6.8 Contracts Involving Board Members and/ or Officers. Upon full disclosure of a direct or indirect interest in any contract relating to or incidental to the operations of Blue-Collar Disaster Recovery, members of the Board and officers of Blue-Collar Disaster Recovery may be permitted to maintain a direct or indirect interest in any such contract, notwithstanding that at such time they may also be acting as individuals, or trustees of trusts, or beneficiaries of trusts, members or associates, or as agents for other persons or corporations, or may be interested in the same matters as shareholders, trustees, or otherwise; provided, however, that any contract, transaction, or action taken on behalf of Blue-Collar Disaster Recovery. involving a matter in which a trustee or officer is personally interested as a shareholder, trustee, or otherwise shall be at arm’s length and not in violation of the proscriptions in the Articles of Incorporation or these Bylaws which prohibit Blue-Collar Disaster Recovery’s use or application of its funds for private benefit; and provided further that no contract, transaction, or act shall be taken on behalf of Blue-Collar Disaster Recovery if such contract, transaction, or act would result in denial of Blue-Collar Disaster Recovery’s exemption from federal income taxation under the Code and its regulations, as they now exist or as they may hereafter be amended. In no event, however, shall any person or entity dealing with the Board or officers of Blue-Collar Disaster Recovery be obligated to inquire into the authority of the Board and officers to enter into and consummate any contract, transaction or take other action. Any Board member who would directly or indirectly benefit from a contractual relationship as described above shall not participate in the decision on whether that Board member shall be permitted by the Board to maintain such an interest.

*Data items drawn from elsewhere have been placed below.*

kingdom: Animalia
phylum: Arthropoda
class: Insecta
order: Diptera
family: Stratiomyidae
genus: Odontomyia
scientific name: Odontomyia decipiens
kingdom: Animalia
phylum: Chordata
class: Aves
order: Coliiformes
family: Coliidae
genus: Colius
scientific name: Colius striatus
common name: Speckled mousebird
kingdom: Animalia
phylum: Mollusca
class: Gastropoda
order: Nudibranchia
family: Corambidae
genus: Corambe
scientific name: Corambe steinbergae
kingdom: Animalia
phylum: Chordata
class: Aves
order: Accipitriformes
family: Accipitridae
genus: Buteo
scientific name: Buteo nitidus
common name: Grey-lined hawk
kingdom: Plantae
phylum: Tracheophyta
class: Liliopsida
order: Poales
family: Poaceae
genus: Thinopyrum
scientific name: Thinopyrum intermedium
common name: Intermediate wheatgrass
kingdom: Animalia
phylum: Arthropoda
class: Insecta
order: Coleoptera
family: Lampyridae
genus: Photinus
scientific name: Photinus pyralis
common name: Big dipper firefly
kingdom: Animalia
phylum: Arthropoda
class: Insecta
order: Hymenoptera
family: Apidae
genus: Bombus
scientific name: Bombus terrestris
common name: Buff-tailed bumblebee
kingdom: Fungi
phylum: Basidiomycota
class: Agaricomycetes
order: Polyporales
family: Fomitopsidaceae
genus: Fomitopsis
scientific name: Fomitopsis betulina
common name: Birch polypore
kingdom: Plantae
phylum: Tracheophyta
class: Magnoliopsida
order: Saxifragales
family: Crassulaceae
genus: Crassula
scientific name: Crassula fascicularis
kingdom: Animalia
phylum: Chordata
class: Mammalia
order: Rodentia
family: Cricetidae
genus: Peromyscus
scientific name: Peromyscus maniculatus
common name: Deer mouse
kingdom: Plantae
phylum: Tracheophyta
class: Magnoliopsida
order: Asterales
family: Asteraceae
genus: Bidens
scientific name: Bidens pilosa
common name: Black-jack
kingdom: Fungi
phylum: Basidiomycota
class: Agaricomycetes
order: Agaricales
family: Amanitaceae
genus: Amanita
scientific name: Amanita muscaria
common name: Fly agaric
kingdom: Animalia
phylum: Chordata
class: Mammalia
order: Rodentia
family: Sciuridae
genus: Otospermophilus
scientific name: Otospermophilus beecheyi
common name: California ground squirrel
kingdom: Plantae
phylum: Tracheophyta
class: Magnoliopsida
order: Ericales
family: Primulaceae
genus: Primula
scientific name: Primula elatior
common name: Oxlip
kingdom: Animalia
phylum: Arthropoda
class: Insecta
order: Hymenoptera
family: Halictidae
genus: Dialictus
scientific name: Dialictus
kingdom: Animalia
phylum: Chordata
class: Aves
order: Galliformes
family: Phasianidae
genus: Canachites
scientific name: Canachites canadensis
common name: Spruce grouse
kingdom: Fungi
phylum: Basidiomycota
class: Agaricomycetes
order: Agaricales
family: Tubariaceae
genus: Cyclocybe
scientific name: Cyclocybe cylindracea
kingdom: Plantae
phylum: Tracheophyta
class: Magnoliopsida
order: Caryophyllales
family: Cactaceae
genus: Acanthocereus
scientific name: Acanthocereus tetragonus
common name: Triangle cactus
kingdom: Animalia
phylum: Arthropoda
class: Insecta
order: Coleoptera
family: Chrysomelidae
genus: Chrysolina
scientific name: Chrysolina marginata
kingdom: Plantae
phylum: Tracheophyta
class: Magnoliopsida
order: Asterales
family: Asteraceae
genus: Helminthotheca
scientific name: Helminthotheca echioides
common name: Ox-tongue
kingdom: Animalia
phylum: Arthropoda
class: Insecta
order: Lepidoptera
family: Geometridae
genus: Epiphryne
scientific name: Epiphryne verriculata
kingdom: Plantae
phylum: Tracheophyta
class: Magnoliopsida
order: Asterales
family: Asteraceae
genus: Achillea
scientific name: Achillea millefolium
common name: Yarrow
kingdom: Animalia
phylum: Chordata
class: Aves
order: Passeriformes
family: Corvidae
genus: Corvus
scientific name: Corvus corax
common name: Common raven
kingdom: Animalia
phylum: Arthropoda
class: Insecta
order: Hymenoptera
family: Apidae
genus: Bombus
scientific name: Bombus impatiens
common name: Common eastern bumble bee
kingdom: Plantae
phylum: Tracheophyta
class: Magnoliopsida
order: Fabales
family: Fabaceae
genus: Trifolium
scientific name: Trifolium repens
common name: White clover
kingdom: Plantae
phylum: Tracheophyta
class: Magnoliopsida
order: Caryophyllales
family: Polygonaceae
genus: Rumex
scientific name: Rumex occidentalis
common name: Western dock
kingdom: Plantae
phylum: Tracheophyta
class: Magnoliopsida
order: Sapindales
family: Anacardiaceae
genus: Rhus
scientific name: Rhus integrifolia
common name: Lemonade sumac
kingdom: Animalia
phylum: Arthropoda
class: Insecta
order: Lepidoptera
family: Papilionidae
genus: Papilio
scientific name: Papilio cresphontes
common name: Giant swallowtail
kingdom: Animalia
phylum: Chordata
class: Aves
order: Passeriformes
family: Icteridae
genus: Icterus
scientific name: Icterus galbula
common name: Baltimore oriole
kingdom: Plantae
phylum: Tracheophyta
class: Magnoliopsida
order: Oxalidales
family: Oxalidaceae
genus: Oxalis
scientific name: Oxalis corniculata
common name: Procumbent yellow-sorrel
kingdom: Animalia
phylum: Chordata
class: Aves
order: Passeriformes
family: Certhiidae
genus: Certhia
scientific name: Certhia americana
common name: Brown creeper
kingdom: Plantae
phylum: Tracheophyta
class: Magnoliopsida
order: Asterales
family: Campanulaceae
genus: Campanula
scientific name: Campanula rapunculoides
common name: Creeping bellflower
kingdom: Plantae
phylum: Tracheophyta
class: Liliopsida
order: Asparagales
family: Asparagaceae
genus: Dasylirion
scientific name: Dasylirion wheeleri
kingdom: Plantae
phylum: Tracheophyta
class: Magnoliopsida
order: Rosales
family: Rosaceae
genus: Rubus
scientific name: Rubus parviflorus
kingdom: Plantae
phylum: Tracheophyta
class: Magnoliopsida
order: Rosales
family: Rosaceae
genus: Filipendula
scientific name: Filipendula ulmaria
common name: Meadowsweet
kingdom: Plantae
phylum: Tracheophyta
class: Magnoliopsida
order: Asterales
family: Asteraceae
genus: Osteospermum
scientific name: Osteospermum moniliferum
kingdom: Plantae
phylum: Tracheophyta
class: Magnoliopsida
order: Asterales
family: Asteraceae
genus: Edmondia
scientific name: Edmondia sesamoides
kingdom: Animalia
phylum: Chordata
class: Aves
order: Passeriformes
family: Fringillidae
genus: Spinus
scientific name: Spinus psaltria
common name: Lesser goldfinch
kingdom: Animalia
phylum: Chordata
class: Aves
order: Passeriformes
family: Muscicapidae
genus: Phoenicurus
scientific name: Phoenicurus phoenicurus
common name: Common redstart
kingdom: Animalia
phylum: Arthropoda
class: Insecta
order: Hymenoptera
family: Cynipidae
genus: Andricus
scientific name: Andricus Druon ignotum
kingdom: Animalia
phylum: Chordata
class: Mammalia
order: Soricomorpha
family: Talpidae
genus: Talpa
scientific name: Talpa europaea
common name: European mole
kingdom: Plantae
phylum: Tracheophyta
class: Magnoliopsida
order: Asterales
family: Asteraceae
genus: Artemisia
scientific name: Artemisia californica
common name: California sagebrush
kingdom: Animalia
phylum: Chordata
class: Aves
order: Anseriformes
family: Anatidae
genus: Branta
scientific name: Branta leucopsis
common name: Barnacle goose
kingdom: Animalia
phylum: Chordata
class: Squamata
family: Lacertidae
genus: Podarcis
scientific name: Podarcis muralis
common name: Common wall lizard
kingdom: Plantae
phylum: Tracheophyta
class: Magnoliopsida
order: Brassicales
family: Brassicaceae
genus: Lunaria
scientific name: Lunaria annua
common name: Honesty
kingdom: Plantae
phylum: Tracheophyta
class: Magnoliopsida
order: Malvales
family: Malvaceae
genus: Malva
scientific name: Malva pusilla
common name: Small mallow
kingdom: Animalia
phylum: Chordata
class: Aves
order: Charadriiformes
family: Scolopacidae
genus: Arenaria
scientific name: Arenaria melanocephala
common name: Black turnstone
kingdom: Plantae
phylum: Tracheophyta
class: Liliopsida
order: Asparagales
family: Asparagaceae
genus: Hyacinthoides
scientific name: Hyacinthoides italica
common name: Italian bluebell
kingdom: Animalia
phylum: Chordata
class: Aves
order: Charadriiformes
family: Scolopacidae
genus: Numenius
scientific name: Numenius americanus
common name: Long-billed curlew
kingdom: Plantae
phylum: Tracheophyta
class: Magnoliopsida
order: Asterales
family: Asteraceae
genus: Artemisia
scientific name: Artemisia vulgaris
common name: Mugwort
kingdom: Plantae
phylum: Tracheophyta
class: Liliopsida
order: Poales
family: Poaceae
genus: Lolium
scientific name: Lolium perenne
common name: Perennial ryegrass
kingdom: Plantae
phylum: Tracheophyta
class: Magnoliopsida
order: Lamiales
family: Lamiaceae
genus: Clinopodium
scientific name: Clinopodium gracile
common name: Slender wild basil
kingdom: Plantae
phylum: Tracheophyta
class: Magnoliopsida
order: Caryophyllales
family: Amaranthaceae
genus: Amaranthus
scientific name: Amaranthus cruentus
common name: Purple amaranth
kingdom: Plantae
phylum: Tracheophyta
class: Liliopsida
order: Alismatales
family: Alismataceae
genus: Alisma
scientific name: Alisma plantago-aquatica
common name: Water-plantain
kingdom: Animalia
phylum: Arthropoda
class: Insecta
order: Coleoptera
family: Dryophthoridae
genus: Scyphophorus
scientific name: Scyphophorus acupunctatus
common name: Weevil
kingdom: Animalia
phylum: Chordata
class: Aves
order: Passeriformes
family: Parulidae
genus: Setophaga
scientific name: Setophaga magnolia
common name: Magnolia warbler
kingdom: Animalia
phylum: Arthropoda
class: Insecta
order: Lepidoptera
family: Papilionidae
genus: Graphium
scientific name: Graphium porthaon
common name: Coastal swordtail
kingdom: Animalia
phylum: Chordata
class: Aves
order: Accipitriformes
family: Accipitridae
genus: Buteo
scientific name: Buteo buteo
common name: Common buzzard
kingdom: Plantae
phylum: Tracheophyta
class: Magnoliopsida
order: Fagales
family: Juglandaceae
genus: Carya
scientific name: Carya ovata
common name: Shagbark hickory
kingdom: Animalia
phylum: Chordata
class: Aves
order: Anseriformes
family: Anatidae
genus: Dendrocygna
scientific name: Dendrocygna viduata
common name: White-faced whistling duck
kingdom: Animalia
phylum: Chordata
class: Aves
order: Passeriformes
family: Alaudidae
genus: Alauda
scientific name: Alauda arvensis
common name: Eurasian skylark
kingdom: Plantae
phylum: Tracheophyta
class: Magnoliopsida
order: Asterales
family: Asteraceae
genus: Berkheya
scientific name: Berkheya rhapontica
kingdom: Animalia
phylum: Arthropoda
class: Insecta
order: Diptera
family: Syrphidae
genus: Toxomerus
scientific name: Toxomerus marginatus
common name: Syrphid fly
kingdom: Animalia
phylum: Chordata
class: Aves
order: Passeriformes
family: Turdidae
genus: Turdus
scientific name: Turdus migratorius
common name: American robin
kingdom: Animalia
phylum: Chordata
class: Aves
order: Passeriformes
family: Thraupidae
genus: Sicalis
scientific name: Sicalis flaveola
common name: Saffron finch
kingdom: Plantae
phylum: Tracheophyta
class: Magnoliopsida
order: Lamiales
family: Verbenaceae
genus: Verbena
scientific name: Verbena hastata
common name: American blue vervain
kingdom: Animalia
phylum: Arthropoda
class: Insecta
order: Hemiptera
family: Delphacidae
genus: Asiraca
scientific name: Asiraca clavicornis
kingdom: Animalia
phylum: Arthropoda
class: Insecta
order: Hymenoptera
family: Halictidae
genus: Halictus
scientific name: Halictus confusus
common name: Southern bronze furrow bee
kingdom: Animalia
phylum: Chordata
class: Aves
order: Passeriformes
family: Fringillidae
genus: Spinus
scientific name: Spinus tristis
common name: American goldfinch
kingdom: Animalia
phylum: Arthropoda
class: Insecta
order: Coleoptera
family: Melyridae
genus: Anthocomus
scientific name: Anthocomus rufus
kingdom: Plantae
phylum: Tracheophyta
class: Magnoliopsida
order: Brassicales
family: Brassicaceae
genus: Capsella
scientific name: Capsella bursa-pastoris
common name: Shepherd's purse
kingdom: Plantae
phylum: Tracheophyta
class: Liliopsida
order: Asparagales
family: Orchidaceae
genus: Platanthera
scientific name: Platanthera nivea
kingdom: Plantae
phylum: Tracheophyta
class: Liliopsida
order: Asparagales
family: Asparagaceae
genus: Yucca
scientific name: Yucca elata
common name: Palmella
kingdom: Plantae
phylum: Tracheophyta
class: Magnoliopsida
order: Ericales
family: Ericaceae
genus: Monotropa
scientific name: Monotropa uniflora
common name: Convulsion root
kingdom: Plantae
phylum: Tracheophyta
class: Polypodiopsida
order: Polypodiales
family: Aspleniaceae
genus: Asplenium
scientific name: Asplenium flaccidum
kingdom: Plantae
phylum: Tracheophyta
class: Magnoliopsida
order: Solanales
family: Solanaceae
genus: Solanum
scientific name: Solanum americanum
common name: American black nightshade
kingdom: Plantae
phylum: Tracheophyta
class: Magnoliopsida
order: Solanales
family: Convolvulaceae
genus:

6.9 Investments. Blue-Collar Disaster Recovery shall have the right to retain all or any part of any property – real, personal, tangible, or intangible – acquired by it in whatever manner and pursuant to the direction and judgment of the Board, to invest and reinvest any funds held by it without being restricted to the class of investments available to trustees by law or any similar restriction.

6.10 Exempt Activities. Notwithstanding any other provision of these Bylaws, no Board member, officer, employee, or representative of Blue-Collar Disaster Recovery shall take any action or carry on any activity by or on behalf of Blue-Collar Disaster Recovery which is not permitted to be taken or carried on by an organization exempt from federal income taxation under sections 501(a) and 501(c)(3) of the Code and its regulations as they now exist or as they may hereafter be amended, or by an organization contributions to which are deductible under section 170(a)(1) of the Code and its regulations as they now exist or as they may hereafter be amended, by virtue of being charitable contributions as defined in section 170(c)(2) of the Code and its regulations as they now exist or as they may hereafter be amended.

6.11 Captions. Captions (i.e., article and section headings) are inserted in these Bylaws for convenience only and in no way define, limit, or describe the scope or intent of these Bylaws, or any provision hereof, nor in nay way affect the interpretation of these Bylaws.

6.12 Severability of Clauses. If any provision of these Bylaws is held illegal or unenforceable in a judicial proceeding, such provision shall be severed and shall be inoperative, and the remainder of these Bylaws shall remain operative and binding.